■ Exercise objective
Copy the listing that follows exactly. Its pictures do not belong in the copy.

■ Given information
--- --- ---
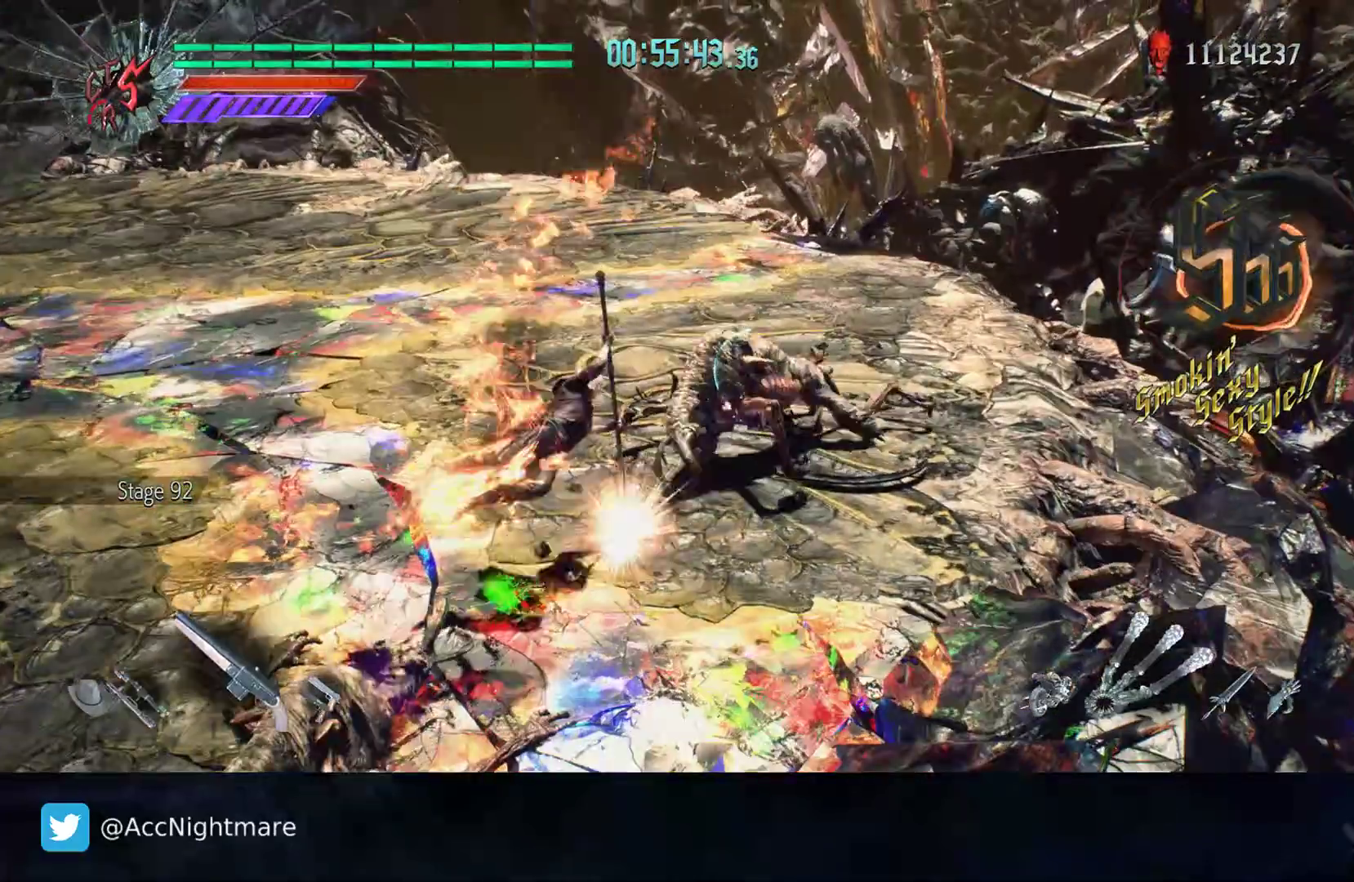
{"buttons": ["L1"], "left_stick": "center", "right_stick": "center", "events": [[33, "CIRCLE", "down"], [133, "CIRCLE", "up"], [183, "CIRCLE", "down"], [200, "L1", "down"], [283, "CIRCLE", "up"], [367, "CIRCLE", "down"], [450, "CIRCLE", "up"]]}
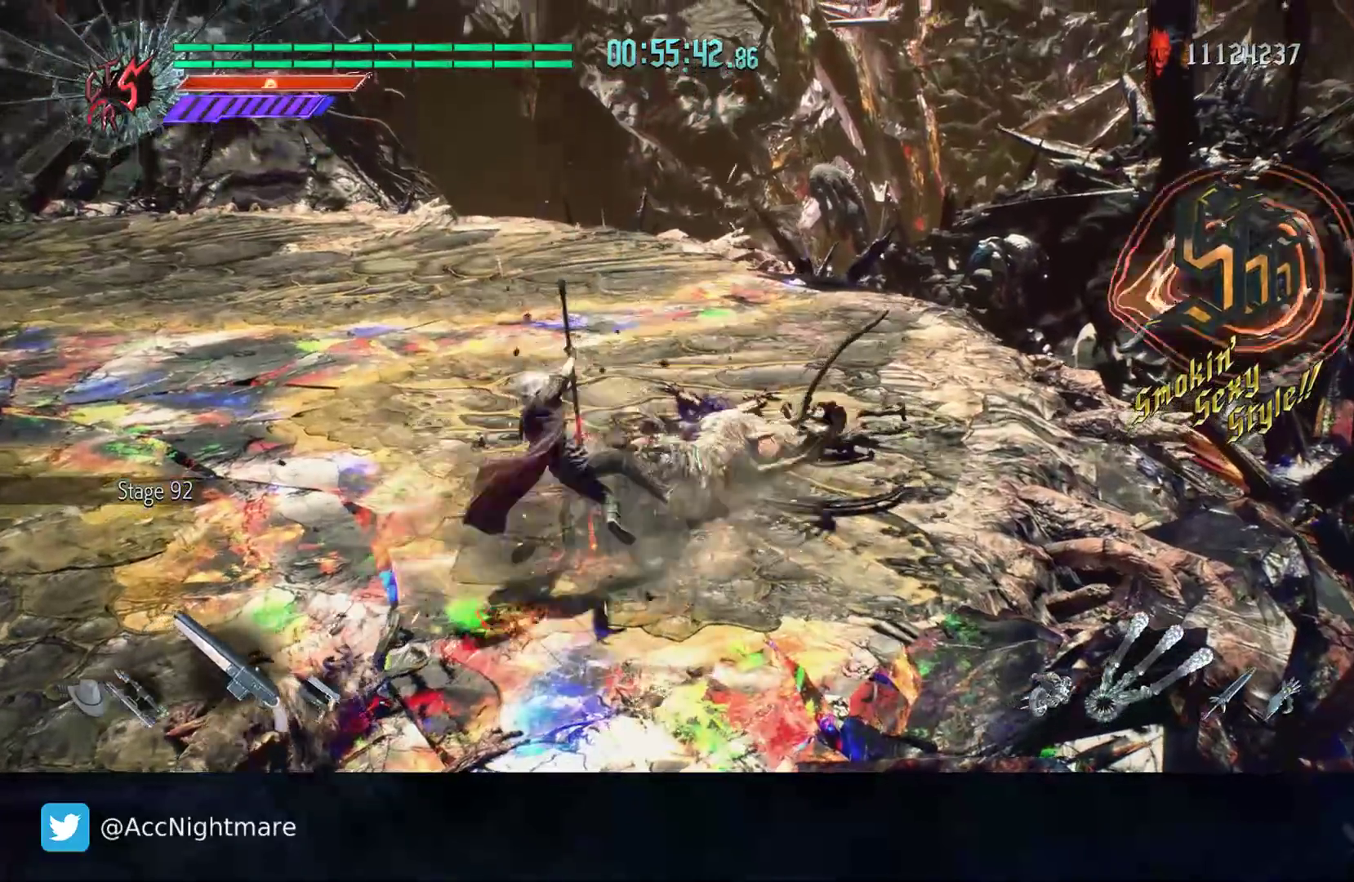
{"buttons": ["CIRCLE", "L1"], "left_stick": "center", "right_stick": "center", "events": [[17, "CIRCLE", "down"], [233, "CIRCLE", "up"], [300, "CIRCLE", "down"]]}
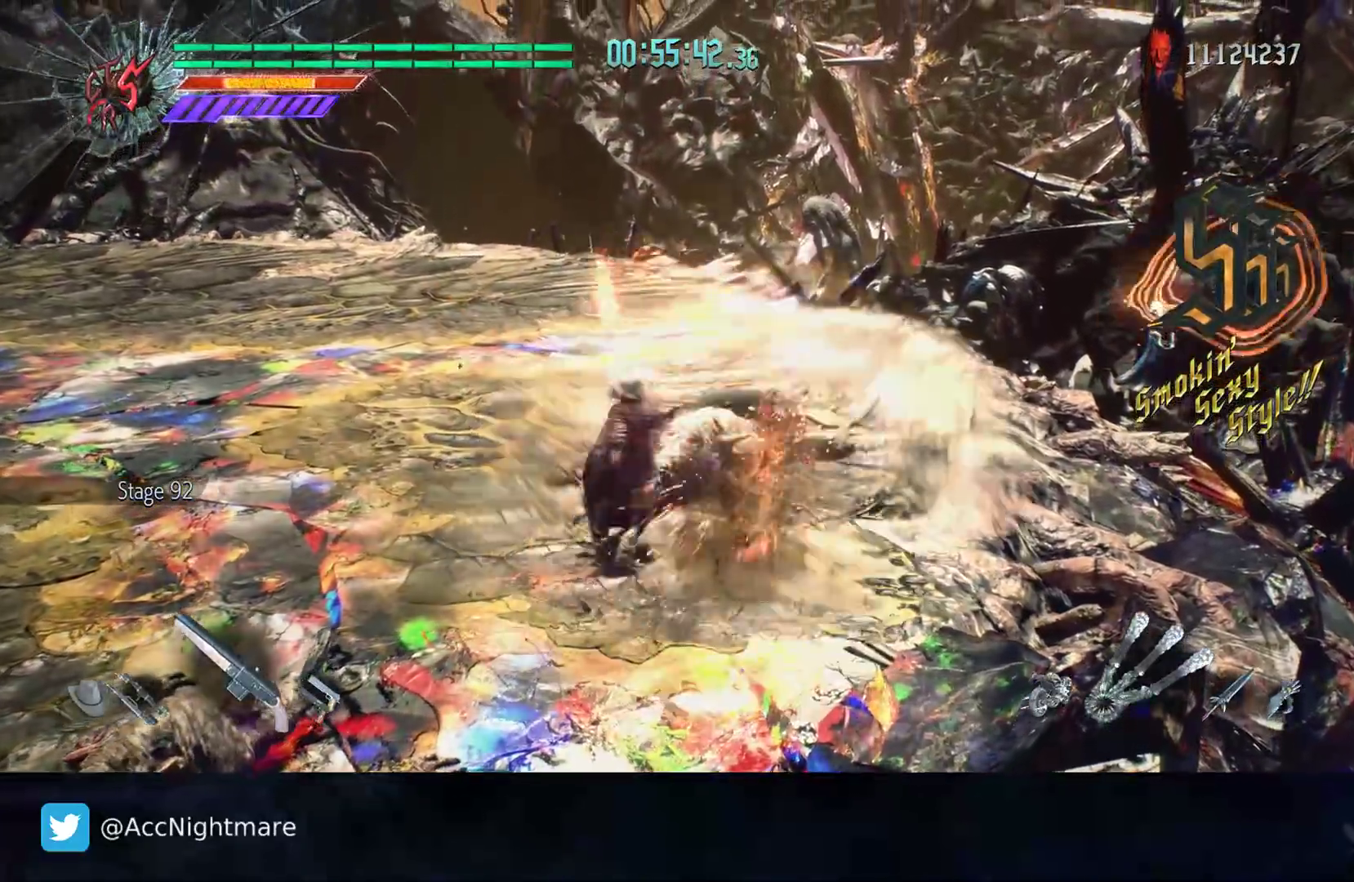
{"buttons": ["L1"], "left_stick": "center", "right_stick": "center", "events": [[183, "CIRCLE", "up"], [267, "CIRCLE", "down"], [350, "CIRCLE", "up"], [417, "CIRCLE", "down"], [500, "CIRCLE", "up"]]}
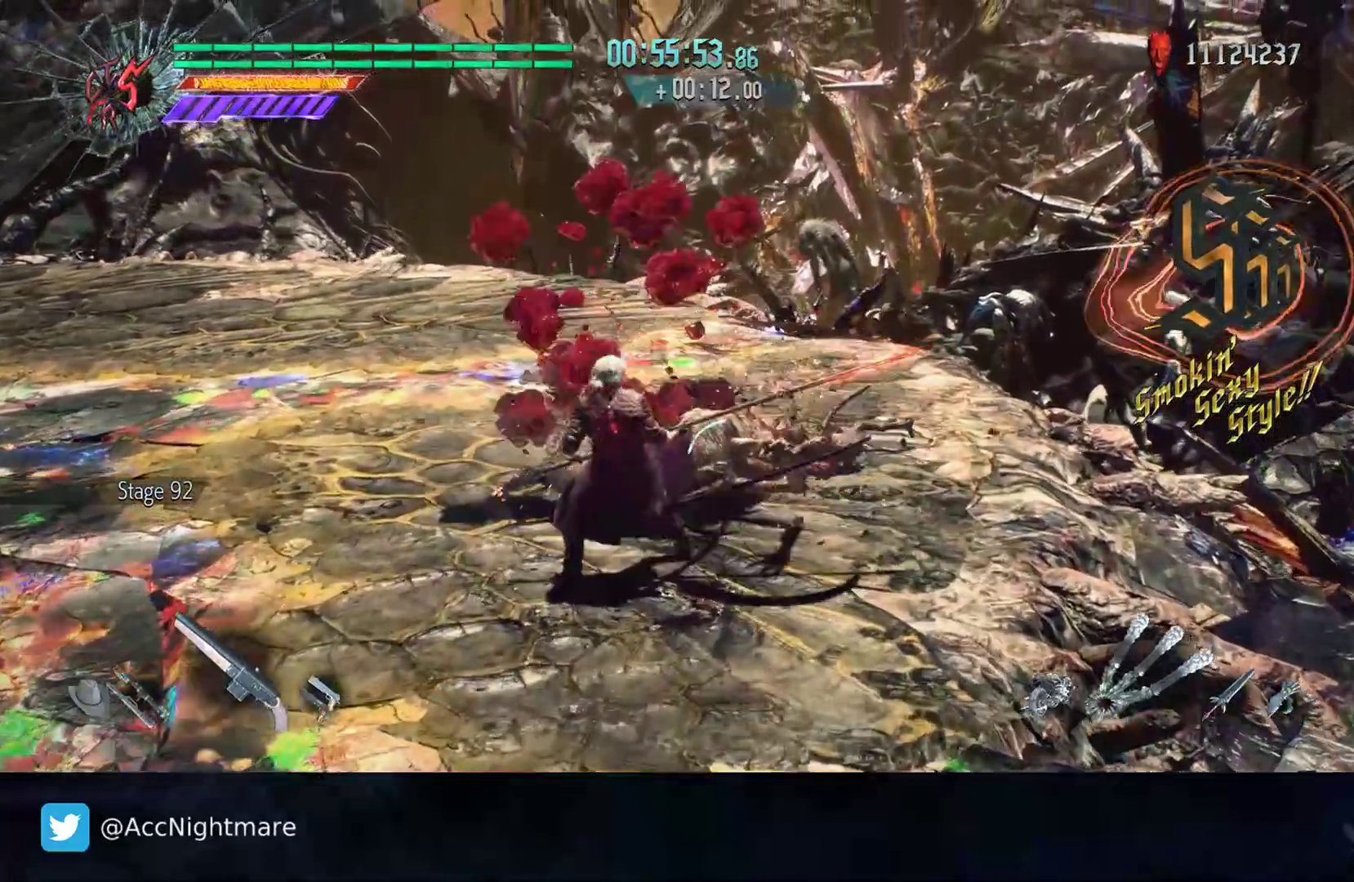
{"buttons": ["CIRCLE", "L1"], "left_stick": "center", "right_stick": "center", "events": [[67, "CIRCLE", "down"], [150, "CIRCLE", "up"], [217, "CIRCLE", "down"], [333, "CIRCLE", "up"], [367, "CIRCLE", "down"]]}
--- --- ---
■ Result below
{"buttons": ["L1"], "left_stick": "center", "right_stick": "center", "events": [[33, "CIRCLE", "down"], [133, "CIRCLE", "up"], [183, "CIRCLE", "down"], [200, "L1", "down"], [283, "CIRCLE", "up"], [367, "CIRCLE", "down"], [450, "CIRCLE", "up"]]}
{"buttons": ["CIRCLE", "L1"], "left_stick": "center", "right_stick": "center", "events": [[17, "CIRCLE", "down"], [233, "CIRCLE", "up"], [300, "CIRCLE", "down"]]}
{"buttons": ["L1"], "left_stick": "center", "right_stick": "center", "events": [[183, "CIRCLE", "up"], [267, "CIRCLE", "down"], [350, "CIRCLE", "up"], [417, "CIRCLE", "down"], [500, "CIRCLE", "up"]]}
{"buttons": ["CIRCLE", "L1"], "left_stick": "center", "right_stick": "center", "events": [[67, "CIRCLE", "down"], [150, "CIRCLE", "up"], [217, "CIRCLE", "down"], [333, "CIRCLE", "up"], [367, "CIRCLE", "down"]]}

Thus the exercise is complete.